The custom fields and their values would definitely also need to be available via API query, and ideally, to avoid the need for polling frequently, changing a custom field value should also send a webhook call to a URL defined by the reseller with the custom field and contain enough information to identify the record being edited by the API along with the updated valuie of the custom field with its name (contained in JSON post).
The custom field integration should either provide or allow for the creation of a secret key sent to the webhook for authentication as a bearer token.
This would allow for extensive custom integrations such as enabling or disabling third party VoIP applications, or allow for custom adjustments to other third party systems through the control panel at the request of resellers or end users (whether admin/office manager or not), depending on need and billable questions as determined by the reseller in custom field configuration.

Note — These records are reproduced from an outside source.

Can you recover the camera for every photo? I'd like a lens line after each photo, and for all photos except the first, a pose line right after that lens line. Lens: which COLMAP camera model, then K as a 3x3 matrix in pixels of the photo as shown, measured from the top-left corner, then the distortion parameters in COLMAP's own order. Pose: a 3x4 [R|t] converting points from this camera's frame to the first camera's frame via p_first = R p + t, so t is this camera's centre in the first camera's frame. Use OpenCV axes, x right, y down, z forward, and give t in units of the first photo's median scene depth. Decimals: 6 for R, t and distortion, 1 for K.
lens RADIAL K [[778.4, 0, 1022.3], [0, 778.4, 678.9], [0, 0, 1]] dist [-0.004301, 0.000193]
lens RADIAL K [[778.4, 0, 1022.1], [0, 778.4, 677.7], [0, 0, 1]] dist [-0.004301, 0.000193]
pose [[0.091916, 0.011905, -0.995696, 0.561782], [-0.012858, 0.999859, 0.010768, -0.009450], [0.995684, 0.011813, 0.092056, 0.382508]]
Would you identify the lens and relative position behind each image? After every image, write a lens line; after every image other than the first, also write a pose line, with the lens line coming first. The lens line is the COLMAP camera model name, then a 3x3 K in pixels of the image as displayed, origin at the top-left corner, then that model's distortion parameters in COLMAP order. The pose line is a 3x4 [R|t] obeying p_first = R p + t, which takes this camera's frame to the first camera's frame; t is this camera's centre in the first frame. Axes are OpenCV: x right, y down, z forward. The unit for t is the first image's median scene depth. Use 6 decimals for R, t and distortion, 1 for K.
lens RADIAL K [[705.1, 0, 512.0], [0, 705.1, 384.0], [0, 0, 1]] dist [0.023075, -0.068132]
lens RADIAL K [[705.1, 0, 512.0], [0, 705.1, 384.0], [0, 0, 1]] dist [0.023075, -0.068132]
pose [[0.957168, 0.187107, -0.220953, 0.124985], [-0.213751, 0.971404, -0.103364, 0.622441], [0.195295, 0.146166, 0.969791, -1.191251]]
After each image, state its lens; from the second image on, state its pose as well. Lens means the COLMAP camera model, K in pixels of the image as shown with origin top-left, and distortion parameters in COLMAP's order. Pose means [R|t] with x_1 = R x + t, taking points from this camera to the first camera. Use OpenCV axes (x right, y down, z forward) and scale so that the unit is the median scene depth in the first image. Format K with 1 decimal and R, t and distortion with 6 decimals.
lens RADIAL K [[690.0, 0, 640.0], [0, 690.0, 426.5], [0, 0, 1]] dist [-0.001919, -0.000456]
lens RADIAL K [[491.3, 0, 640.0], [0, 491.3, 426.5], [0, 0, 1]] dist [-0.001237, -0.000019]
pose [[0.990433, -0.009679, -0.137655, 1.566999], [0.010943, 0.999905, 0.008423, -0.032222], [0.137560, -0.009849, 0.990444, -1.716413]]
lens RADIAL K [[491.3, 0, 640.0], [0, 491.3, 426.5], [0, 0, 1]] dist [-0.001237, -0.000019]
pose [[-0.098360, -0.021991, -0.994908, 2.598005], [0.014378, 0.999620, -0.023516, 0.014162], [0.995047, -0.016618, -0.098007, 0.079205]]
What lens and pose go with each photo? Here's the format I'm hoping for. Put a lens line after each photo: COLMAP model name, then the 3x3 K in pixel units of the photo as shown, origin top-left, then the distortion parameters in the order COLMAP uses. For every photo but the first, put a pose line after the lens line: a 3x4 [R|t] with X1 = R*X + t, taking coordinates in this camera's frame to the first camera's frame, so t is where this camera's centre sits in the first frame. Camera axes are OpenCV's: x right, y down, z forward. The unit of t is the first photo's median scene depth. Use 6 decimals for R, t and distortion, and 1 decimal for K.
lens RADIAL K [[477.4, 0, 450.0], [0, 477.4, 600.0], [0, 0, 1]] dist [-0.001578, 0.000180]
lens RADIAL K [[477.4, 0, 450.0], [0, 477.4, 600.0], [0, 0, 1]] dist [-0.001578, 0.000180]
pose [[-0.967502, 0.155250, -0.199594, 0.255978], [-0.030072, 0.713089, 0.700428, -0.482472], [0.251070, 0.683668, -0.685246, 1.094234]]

With a robust enough system, custom integrations would be possible by resellers without additional development from OIT required in many cases, although custom OIT-developed integrations would still be ideal where possible due to server infrastructure and coding requirements that would still be required with custom fields.
(A well-done, but perhaps overengineered for purpose, custom field example is the custom fields for NinjaOne/NinjaRMM, especially the permissions, types, and tiering of multi-level fields, many of which are nice to have but not all are requirements to be useful here.)